Warga Livonia dengan hati-hati melestarikan warisan unik itu saat wilayah tersebut berpindah tangan dari Jerman ke Rusia, dan akhirnya, pada awal abad ke-20, menjadi bagian dari Republik Latvia yang merdeka.
Tetapi di dekade perang dan pendudukan Soviet yang membawa represi, eksekusi, dan deportasi yang keras bagi orang Latvia dan Livonia - bagi Stalin, siapa pun yang memiliki identitas nasional yang kuat adalah ancaman. Nasib keluarga Stalts adalah bukti cobaan mengerikan yang dialami banyak orang Livonia ketika Soviet "menyapu" negara-negara Baltik saat Nazi mundur pada tahun 1944.
Menyadari kedatangan Tentara Merah, saudara laki-laki kakeknya melarikan diri dari desa asalnya Kolka dengan perahu ke Swedia bersama dengan banyak warga Livonia lainnya.
Saudara perempuannya ditangkap dan dijatuhi hukuman 25 tahun di Siberia, baru kembali pada pertengahan 1950-an setelah kematian Stalin.
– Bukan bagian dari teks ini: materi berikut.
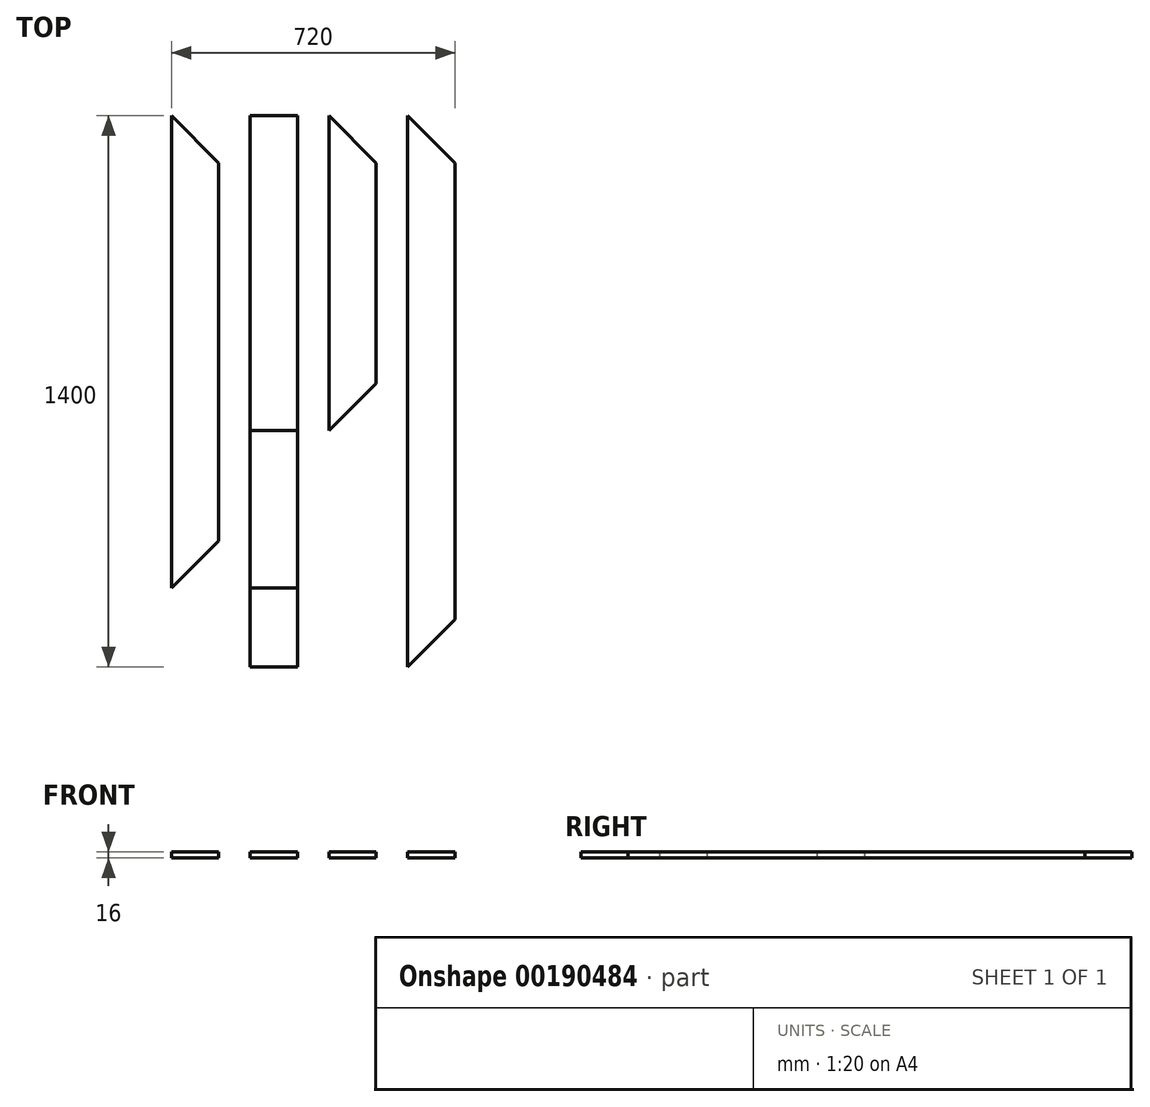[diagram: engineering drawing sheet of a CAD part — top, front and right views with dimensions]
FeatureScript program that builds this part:
annotation { "Feature Type Name" : "Feature", "Feature Type Description" : "" }
export const myFeature = defineFeature(function(context is Context, id is Id, definition is map)
    precondition{}
    {
        {
            var Q0;
            Q0=qCreatedBy(makeId("Front.planeOp"),FACE);
            var sketch = newSketch(context, id + "F0", { "sketchPlane" : qUnion([Q0])});
            skLineSegment(sketch, "E0.bottom", {"start": v(-60, 8) * mm, "end": v(60, 8) * mm});
            skLineSegment(sketch, "E0.top", {"start": v(-60, -8) * mm, "end": v(60, -8) * mm});
            skLineSegment(sketch, "E0.left", {"start": v(-60, 8) * mm, "end": v(-60, -8) * mm});
            skLineSegment(sketch, "E0.right", {"start": v(60, 8) * mm, "end": v(60, -8) * mm});
            skSolve(sketch);
        }
        {
            var Q0;
            Q0 = qSketchRegion(id + "F0", true);
            extrude(context, id + "F1", {"entities" : qUnion([Q0]), "depth" : 800 * mm});
        }
        {
            var Q0;
            Q0 = qSketchRegion(id + "F0", true);
            extrude(context, id + "F2", {"entities" : qUnion([Q0]), "depth" : 1200 * mm});
        }
        {
            var Q0;
            Q0=makeQuery(id+"F1.opExtrude","SWEPT_BODY",BODY,{"disambiguationData":[OSD([sQuery(id+"F0.wireOp",EDGE,"E0.bottom"),sQuery(id+"F0.wireOp",EDGE,"E0.top"),sQuery(id+"F0.wireOp",EDGE,"E0.left"),sQuery(id+"F0.wireOp",EDGE,"E0.right")])]});
            transform(context, id + "F3", {"entities" : qUnion([Q0]), "transformType" : TransformType.TRANSLATION_3D, "dx" : 200 * mm, "dy" : 0 * mm, "dz" : 0 * mm, "makeCopy" : true});
        }
        {
            var Q0;
            Q0=makeQuery(id+"F3.opPattern","COPY",EDGE,{"derivedFrom":makeQuery(id+"F1.opExtrude","CAP_EDGE",EDGE,{"disambiguationData":[OSD([sQuery(id+"F0.wireOp",EDGE,"E0.right")])],"isStart":false}),"instanceName":"1"});
            var Q1;
            Q1=makeQuery(id+"F3.opPattern","COPY",EDGE,{"derivedFrom":makeQuery(id+"F1.opExtrude","CAP_EDGE",EDGE,{"disambiguationData":[OSD([sQuery(id+"F0.wireOp",EDGE,"E0.right")])],"isStart":true}),"instanceName":"1"});
            chamfer(context, id + "F4", {"entities" : qUnion([Q0, Q1]), "width" : 120 * mm, "tangentPropagation" : true});
        }
        {
            var Q0;
            Q0=makeQuery(id+"F2.opExtrude","SWEPT_BODY",BODY,{"disambiguationData":[OSD([sQuery(id+"F0.wireOp",EDGE,"E0.bottom"),sQuery(id+"F0.wireOp",EDGE,"E0.top"),sQuery(id+"F0.wireOp",EDGE,"E0.left"),sQuery(id+"F0.wireOp",EDGE,"E0.right")])]});
            transform(context, id + "F5", {"entities" : qUnion([Q0]), "transformType" : TransformType.TRANSLATION_3D, "dx" : -200 * mm, "dy" : 0 * mm, "dz" : 0 * mm, "makeCopy" : true});
        }
        {
            var Q0;
            Q0=makeQuery(id+"F5.opPattern","COPY",EDGE,{"derivedFrom":makeQuery(id+"F2.opExtrude","CAP_EDGE",EDGE,{"disambiguationData":[OSD([sQuery(id+"F0.wireOp",EDGE,"E0.right")])],"isStart":false}),"instanceName":"1"});
            var Q1;
            Q1=makeQuery(id+"F5.opPattern","COPY",EDGE,{"derivedFrom":makeQuery(id+"F2.opExtrude","CAP_EDGE",EDGE,{"disambiguationData":[OSD([sQuery(id+"F0.wireOp",EDGE,"E0.right")])],"isStart":true}),"instanceName":"1"});
            chamfer(context, id + "F6", {"entities" : qUnion([Q0, Q1]), "width" : 120 * mm, "tangentPropagation" : true});
        }
        {
            var Q0;
            Q0 = qSketchRegion(id + "F0", true);
            extrude(context, id + "F7", {"entities" : qUnion([Q0]), "depth" : 1400 * mm});
        }
        {
            var Q0;
            Q0=makeQuery(id+"F7.opExtrude","SWEPT_BODY",BODY,{"disambiguationData":[OSD([sQuery(id+"F0.wireOp",EDGE,"E0.bottom"),sQuery(id+"F0.wireOp",EDGE,"E0.top"),sQuery(id+"F0.wireOp",EDGE,"E0.left"),sQuery(id+"F0.wireOp",EDGE,"E0.right")])]});
            transform(context, id + "F8", {"entities" : qUnion([Q0]), "transformType" : TransformType.TRANSLATION_3D, "dx" : 400 * mm, "dy" : 0 * mm, "dz" : 0 * mm, "makeCopy" : true});
        }
        {
            var Q0;
            Q0=makeQuery(id+"F8.opPattern","COPY",EDGE,{"derivedFrom":makeQuery(id+"F7.opExtrude","CAP_EDGE",EDGE,{"disambiguationData":[OSD([sQuery(id+"F0.wireOp",EDGE,"E0.right")])],"isStart":false}),"instanceName":"1"});
            var Q1;
            Q1=makeQuery(id+"F8.opPattern","COPY",EDGE,{"derivedFrom":makeQuery(id+"F7.opExtrude","CAP_EDGE",EDGE,{"disambiguationData":[OSD([sQuery(id+"F0.wireOp",EDGE,"E0.right")])],"isStart":true}),"instanceName":"1"});
            chamfer(context, id + "F9", {"entities" : qUnion([Q0, Q1]), "width" : 120 * mm, "tangentPropagation" : true});
        }
    });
Suaminya, seorang polisi setempat, ditembak.
Pada saat Latvia memperoleh kembali kemerdekaannya pada 1991, komunitas Livonia telah terpecah-pecah, dan perkawinan silang dengan orang Latvia telah menyusutkan penggunaan bahasa Livonia.
Grizelda Kristiņa, penutur asli terakhir bahasa Livonia, meninggal pada tahun 2013, menyisakan segelintir orang Livonia yang hanya dapat berkomunikasi dalam bahasa tersebut. Para orang tua terlalu takut akan hukuman dari Soviet jika berbicara dengan anak-anak mereka dalam bahasa Livonia.
"Karena itulah bahasa ibu kami hampir punah," keluh Stalts. "Hanya dalam waktu 50 tahun, Uni Soviet melakukan apa yang tidak bisa dilakukan 700 tahun zaman Jerman. Ini sulit, sangat sulit bagi bangsa kami."
Dia menunjukkan buku foto hitam-putih yang diambil oleh fotografer Jepang Yuki Nakamura pada tahun 2000-an: perempuan berpose di samping rumah asap yang terbuat dari perahu tua; pria kekar dengan kemeja dan jaket memperbaiki jaring ikan atau berdiri di ambang pintu, menatap lensa dengan bermartabat.